One Pennsylvania Democrat jumped to endorse Obama's plan. Gas from the Marcellus Shale formation there has led to a huge surge in drilling and production over the last five years.
Sen. Bob Casey said he plans to introduce legislation to place more natural gas fueling stations along Interstate highways. Casey said the plan could "help reduce emissions and create jobs."
But some other Democrats were silent. New York Gov. Andrew Cuomo is trying to decide whether to allow fracking to begin in a small part of his state and is facing heavy opposition from some groups.
Cuomo had no immediate comment Thursday about the speech but said his decision will be based on New York state's own health report and data from Pennsylvania's experience.
Industry groups welcomed Obama's strong support for gas.

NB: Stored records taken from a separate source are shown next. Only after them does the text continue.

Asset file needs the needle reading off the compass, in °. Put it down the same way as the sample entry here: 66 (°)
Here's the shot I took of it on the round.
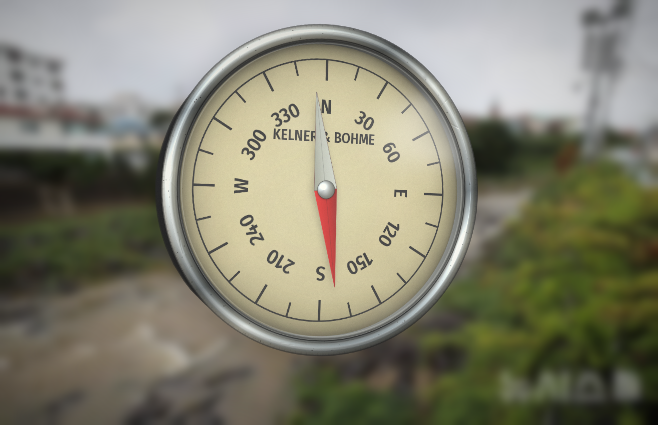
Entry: 172.5 (°)
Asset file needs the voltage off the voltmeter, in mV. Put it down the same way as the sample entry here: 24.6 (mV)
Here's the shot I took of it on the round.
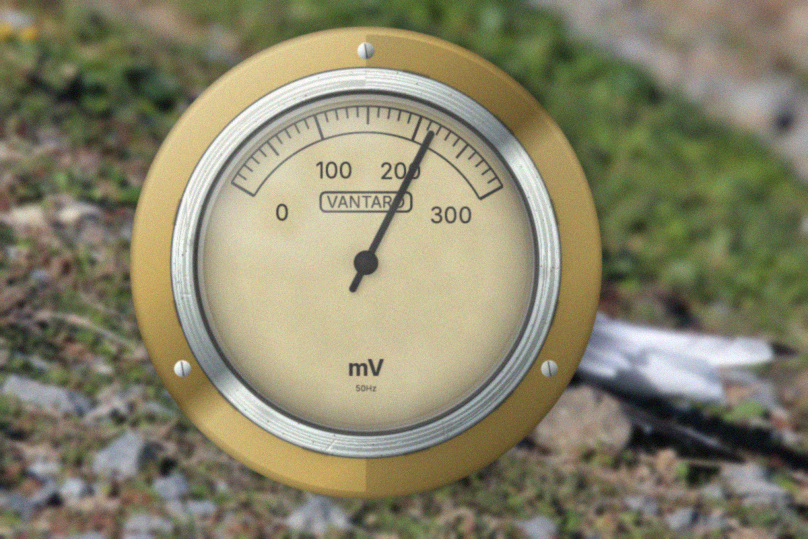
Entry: 215 (mV)
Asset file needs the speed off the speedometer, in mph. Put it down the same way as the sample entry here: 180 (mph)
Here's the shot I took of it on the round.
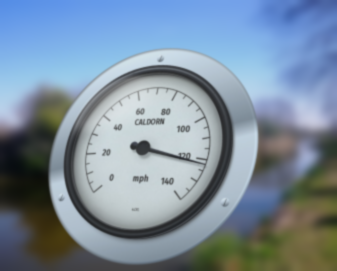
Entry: 122.5 (mph)
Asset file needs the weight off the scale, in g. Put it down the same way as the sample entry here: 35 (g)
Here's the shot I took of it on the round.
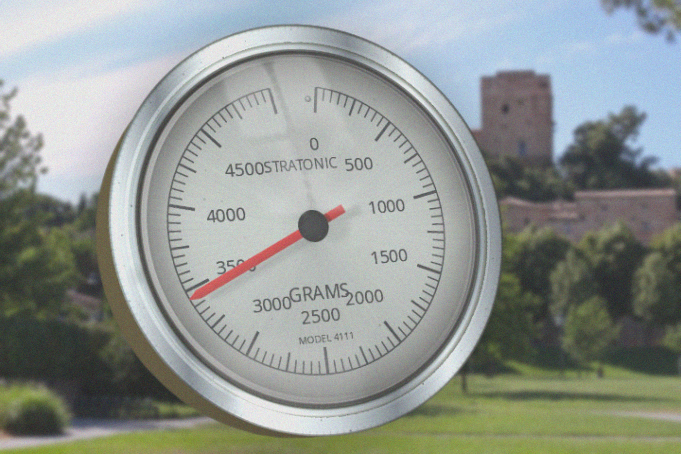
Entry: 3450 (g)
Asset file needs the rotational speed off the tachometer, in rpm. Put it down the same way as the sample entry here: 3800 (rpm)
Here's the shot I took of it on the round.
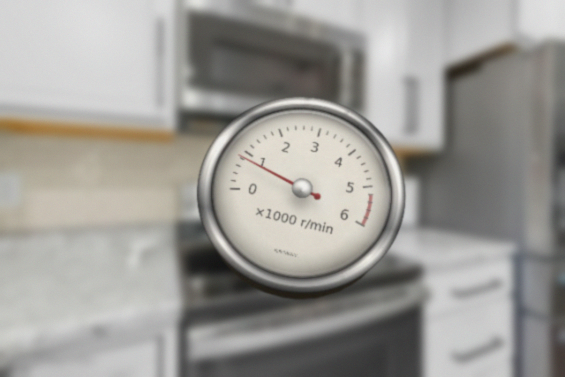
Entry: 800 (rpm)
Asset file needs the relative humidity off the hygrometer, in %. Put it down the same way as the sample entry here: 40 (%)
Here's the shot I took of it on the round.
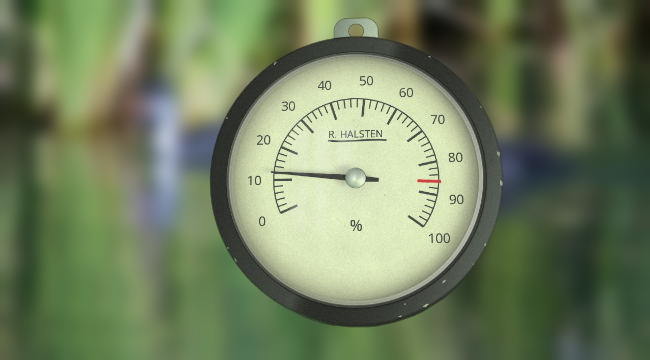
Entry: 12 (%)
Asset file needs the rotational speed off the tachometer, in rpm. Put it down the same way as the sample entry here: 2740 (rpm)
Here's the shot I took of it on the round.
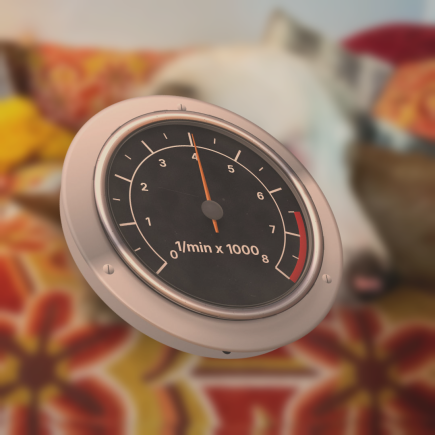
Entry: 4000 (rpm)
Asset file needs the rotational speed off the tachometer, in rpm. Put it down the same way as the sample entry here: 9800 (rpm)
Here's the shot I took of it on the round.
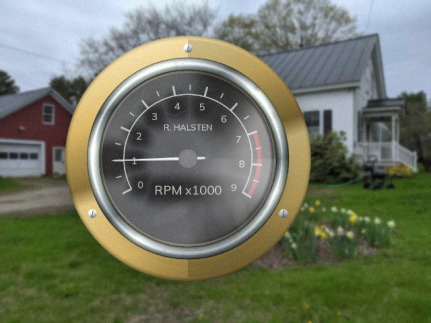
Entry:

"We are pleased to see that President Obama's climate action plan recognizes natural gas as a key component of America's clean energy future," Don Santa, the president the Interstate Natural Gas Association of America, said in a statement.
At the core of Obama's plan are new controls on new and existing power plants that emit carbon dioxide, a heat-trapping gas blamed largely for global warming. Coal-fired power plants would be under the most pressure, since they emit far more pollution than ones that burn natural gas.
The program also will boost renewable energy production on federal lands, increase efficiency standards and prepare communities to deal with higher temperatures. Obama called for the U.S. to be a global leader in the search for solutions to climate change.